Variations in Response of Two U.8. Gulf Coast Populations of Spartina alterniflora to Hypersalinity


  • S. R. Pezeshki
  • R. D. DeLaune


Spartina alternifiora, population differentiation, salinity stress, photosynthesis, stomatal conductance, smooth cordgrass


Two populations of Spartina alternifiora Lois. from Louisiana Gulf Coast marshes were studied under flooded conditions and elevated salinities of 170, 510, and 850 mol m-3. The Lake Tambour population maintained greater net photosynthesis than the Leeville population under various salinity treatments. At 850 mol m-3 salinity, net photosynthesis was reduced significantly (p ≤ 0.05), 28% for Lake Tambour and 52% for the Leeville population as compared to plants at 170 mol m-3. Net growth of foliage and root dry weights were reduced in response to increased salinities.
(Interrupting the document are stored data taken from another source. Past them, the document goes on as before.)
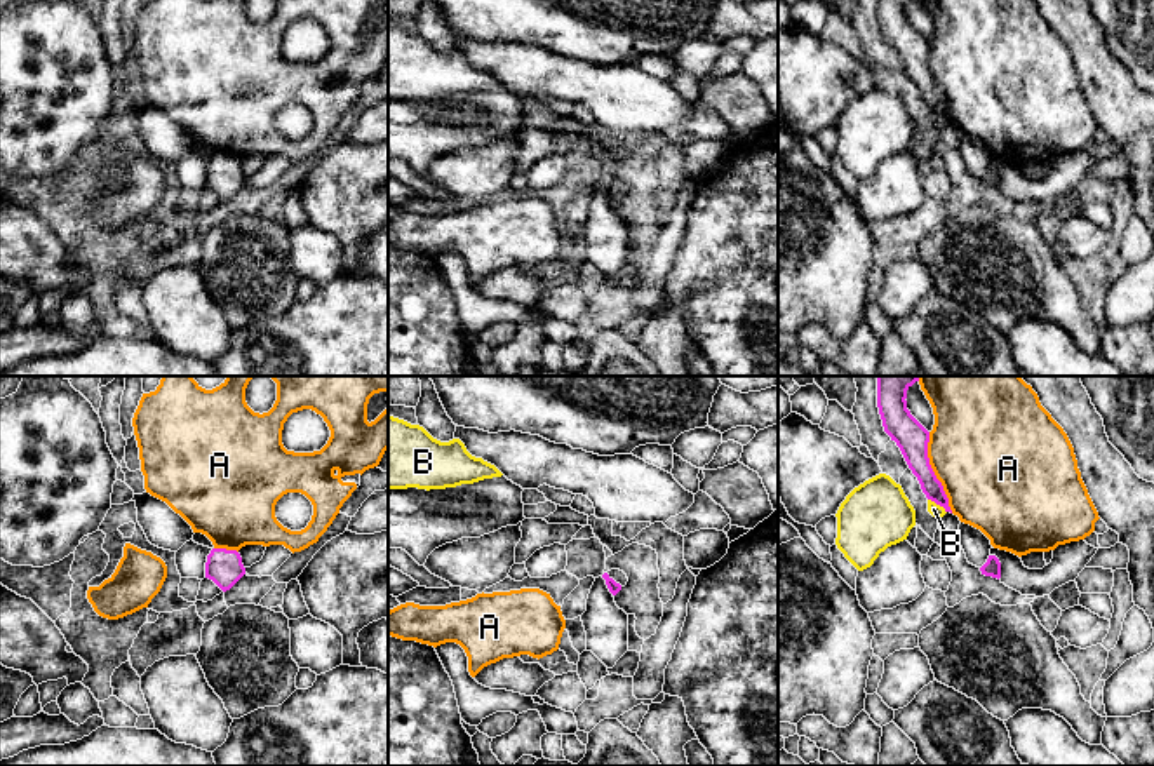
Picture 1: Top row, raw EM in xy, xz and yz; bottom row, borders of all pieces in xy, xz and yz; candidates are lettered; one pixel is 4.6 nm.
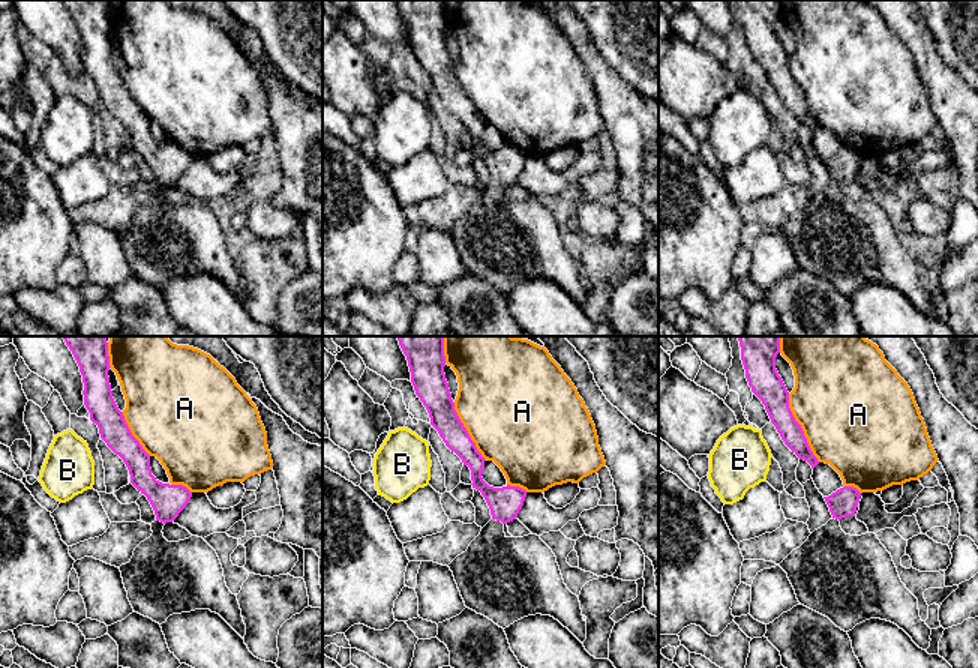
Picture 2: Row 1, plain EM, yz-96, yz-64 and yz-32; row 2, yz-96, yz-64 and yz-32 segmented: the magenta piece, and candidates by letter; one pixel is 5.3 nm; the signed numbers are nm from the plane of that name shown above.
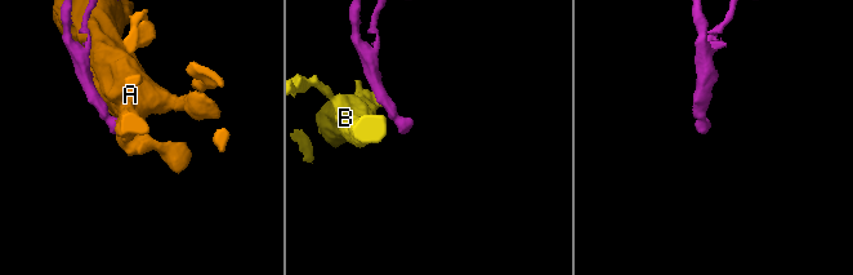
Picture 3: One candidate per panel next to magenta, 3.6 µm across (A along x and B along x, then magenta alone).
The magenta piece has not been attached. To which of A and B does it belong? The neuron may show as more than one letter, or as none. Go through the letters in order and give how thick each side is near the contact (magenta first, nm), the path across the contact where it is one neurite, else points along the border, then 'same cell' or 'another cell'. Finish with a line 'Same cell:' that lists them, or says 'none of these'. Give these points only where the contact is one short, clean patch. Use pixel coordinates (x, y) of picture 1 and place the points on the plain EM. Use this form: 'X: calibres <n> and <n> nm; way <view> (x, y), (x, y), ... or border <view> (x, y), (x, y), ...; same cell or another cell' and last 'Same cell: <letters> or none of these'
A: calibres 150 and 480 nm; another cell
B: calibres 110 and 60 nm; border yz (928, 108), (946, 122); another cell
Same cell: none of these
Statistical analyses revealed significant differences among the treatment interactions (population x treatment) on net photosynthesis and various growth parameters confirming differences in photosynthetic responses and growth traits between the study populations in response to the elevated salinities. The Lake Tambour population grew better at 850 mol m-3 salinity treatment as compared to the Leeville population. The observed responses are in accord with the habitat characteristics where these populations grow naturally since the Lake Tambour site is characterized by lower soil redox potentials and higher salinities than those found on the Leeville site. Results suggest that there are variations in salt-tolerance among S. alternifiora populations in the U.S. Gulf Coast, the potential for existence of genetic differentiation in this species and the potential for developing superior salt-tolerant planting stocks suitable for use in marsh revegetation and coastal restoration projects in salinity dominated coastal areas.